Last October I received a phone call asking if I could survey Landau's contributions to condensed matter physics at a commemorative 80th birthday symposium to be held in Tel Aviv the following June. I said no, I couldn't. I wasn't an historian of science, and wouldn't pretend to be one. And as a physicist I felt that Landau's contributions in condensed matter physics spanned an area broader than my competence to review. Then I hesitated. I never had the opportunity to meet Landau, but there have been times in my life when I have felt his intellectual presence so vividly that, more than a teacher, he appeared to me almost as a scientific muse. How could I turn down an opportunity to pay public homage to the man who, more than any other, built and permeates the edifice, poking around the corners of which has been the largest part of my experience as a physicist?

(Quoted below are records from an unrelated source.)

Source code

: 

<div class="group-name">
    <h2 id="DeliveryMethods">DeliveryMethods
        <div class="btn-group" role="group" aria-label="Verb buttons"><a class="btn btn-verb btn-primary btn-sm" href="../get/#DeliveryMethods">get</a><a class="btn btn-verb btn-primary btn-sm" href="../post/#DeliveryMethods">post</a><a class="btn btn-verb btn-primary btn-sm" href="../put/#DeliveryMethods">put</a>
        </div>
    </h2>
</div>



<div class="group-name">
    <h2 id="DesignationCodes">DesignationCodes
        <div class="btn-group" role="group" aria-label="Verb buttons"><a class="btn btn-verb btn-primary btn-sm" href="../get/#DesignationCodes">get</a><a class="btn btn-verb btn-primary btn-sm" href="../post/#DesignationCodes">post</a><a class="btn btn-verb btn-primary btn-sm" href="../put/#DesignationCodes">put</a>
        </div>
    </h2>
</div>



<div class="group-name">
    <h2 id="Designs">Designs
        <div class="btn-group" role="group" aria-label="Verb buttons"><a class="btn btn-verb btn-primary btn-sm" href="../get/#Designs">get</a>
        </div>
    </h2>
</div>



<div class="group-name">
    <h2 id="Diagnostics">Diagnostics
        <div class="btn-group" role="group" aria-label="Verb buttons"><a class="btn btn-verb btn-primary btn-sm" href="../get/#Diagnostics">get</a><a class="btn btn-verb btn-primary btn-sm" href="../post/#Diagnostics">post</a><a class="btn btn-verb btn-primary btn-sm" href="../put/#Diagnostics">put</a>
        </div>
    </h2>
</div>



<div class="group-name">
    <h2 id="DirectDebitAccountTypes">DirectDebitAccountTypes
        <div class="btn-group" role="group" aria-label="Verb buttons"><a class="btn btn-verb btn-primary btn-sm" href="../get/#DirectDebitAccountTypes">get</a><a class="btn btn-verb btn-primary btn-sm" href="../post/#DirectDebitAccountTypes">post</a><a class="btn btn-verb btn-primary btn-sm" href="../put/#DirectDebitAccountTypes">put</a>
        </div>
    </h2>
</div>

So I told my caller that although I couldn't talk on the topic he wanted, I could talk about the ways in which my own career has intertwined with the thoughts of Landau; how no matter what new area I turned my attention to, I invariably found myself working with concepts of his devising. Such a talk would not be historical. It would simply illustrate how the work of Landau impinged on a typical run-of-the-mill condensed matter physicist of a later generation, and it might more appropriately be titled “My life with Landau.” “Great,” said my caller, “just what we want.”